Methods: Two patient cohorts were analyzed. The software updates cohort (40 CT scans: 20 thorax, 10 pelvis, 10 H&N) compared six versions of Limbus AI contouring software. The image quality cohort (20 patients: H&N, pelvis, brain, thorax) analyzed 12 reconstructions per patient using Standard, iDose, and IMR algorithms, with simulated noise and spatial resolution (SR) degradations. AI performance was assessed using Volumetric Dice Similarity Coefficient (vDSC) and 95 % Hausdorff Distance (HD95%) with Wilcoxon tests for significance.

Results: In the software updates cohort, vDSC improved for re-trained structures across versions (mean DSC ≥ 0.75), with breast contour vDSC decreasing by 1 % between v1.5 and v1.8B3 (p > 0.05). Median HD95% values were consistently <4 mm, <5 mm, and <12 mm for H&N, pelvis, and thorax contours, respectively (p > 0.05). In the image quality cohort, no significant differences were observed between Standard, iDose, and IMR algorithms. However, noise and SR degradation significantly reduced performance: vDSC ≥ 0.9 dropped from 89 % at 2 % noise to 30 % at 20 %, and from 87 % to 70 % as SR degradation increased (p < 0.001).

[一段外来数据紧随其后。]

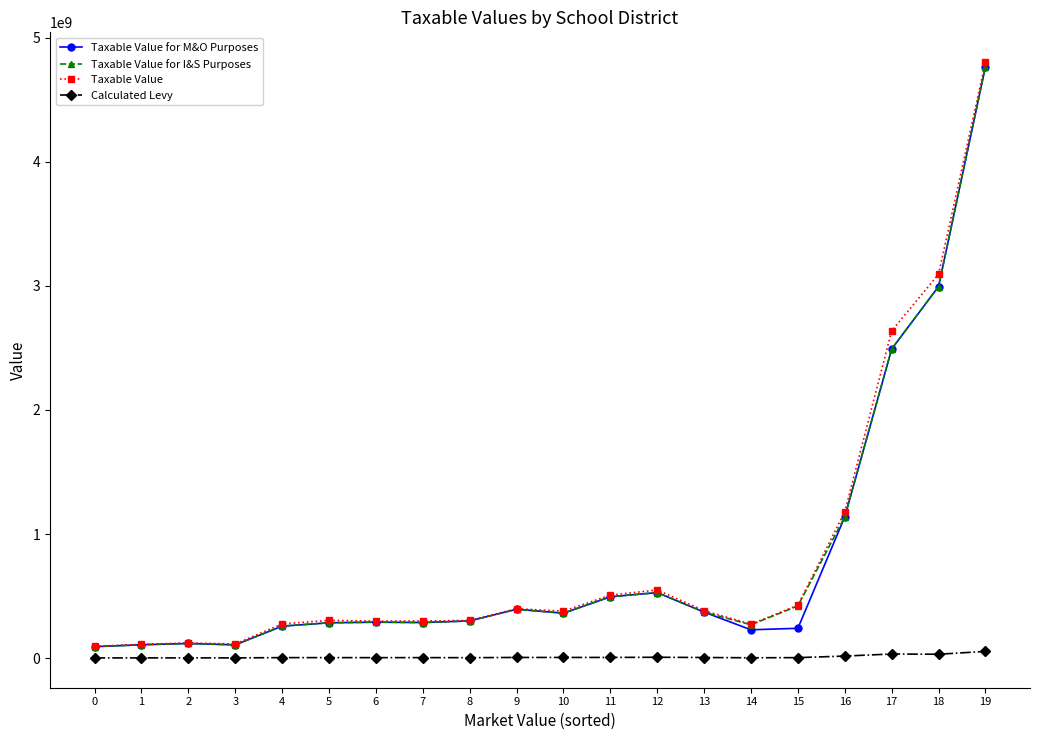

What is the difference between the maximum and minimum values in the Taxable Value for M&O Purposes series?

4676487297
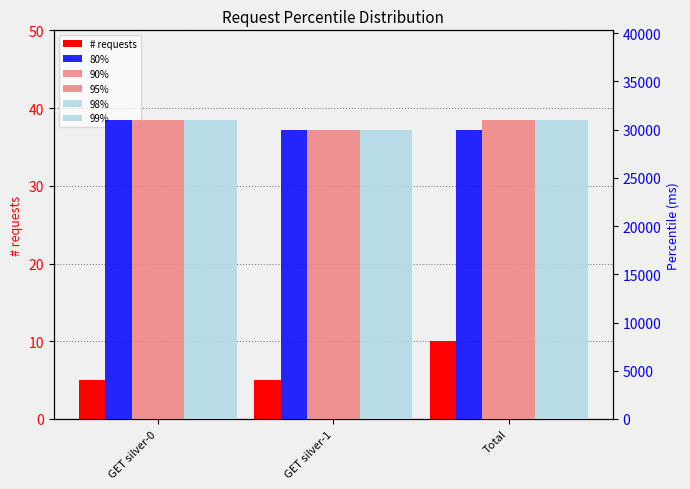

What is the value of the 95% bar at the 1st from the left?

31000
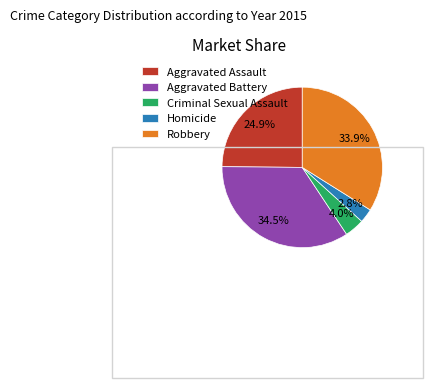

True or false: Robbery accounts for 21% of the total.

False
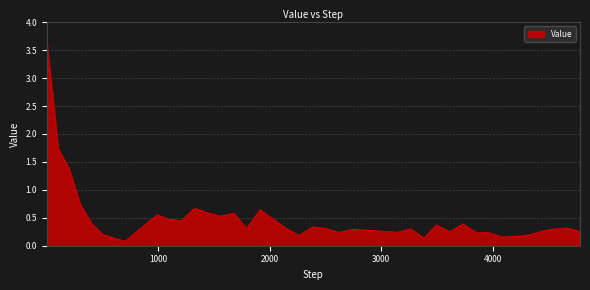

What is the difference between the maximum and minimum values?

3.5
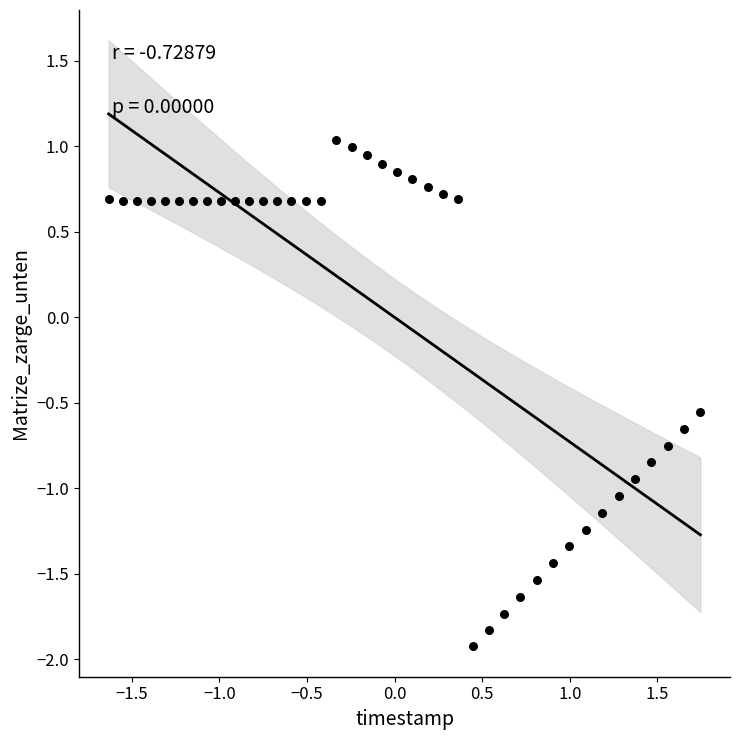

What is the range of X values (max minus min)?

3.4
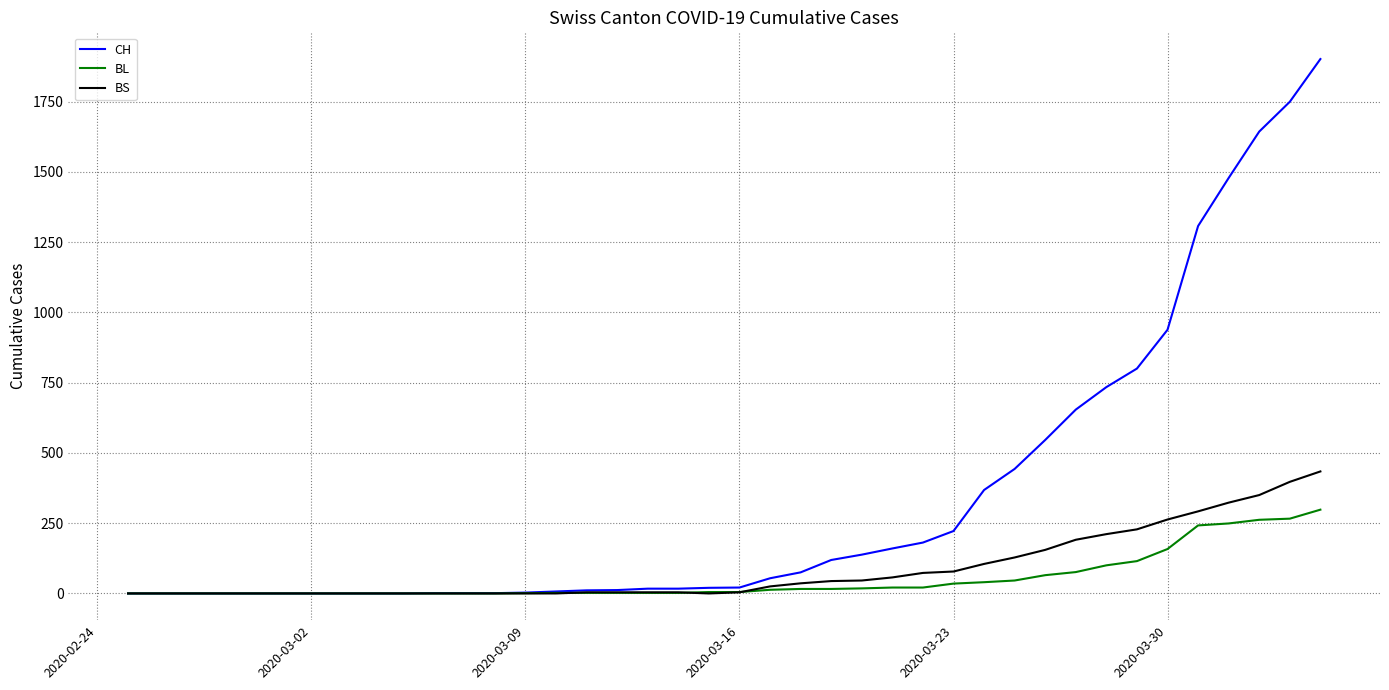

Which series has the largest total across all categories?

CH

Conclusion: AI contouring accuracy improved with software updates and showed robustness to minor reconstruction variations, but it was sensitive to noise and SR degradation. Continuous validation and quality control of AI-generated contours are essential. Future studies should include a broader range of anatomical regions and larger cohorts.

求助全文

通过发布文献求助，成功后即可免费获取论文全文。去求助

来源期刊

Physica Medica-European Journal of Medical Physics 生物-生物物理

CiteScore

6.80

自引率

14.70%

发文量

493

审稿时长

78 days

期刊介绍： Physica Medica, European Journal of Medical Physics, publishing with Elsevier from 2007, provides an international forum for research and reviews on the following main topics: Medical Imaging Radiation Therapy Radiation Protection Measuring Systems and Signal Processing Education and training in Medical Physics Professional issues in Medical Physics.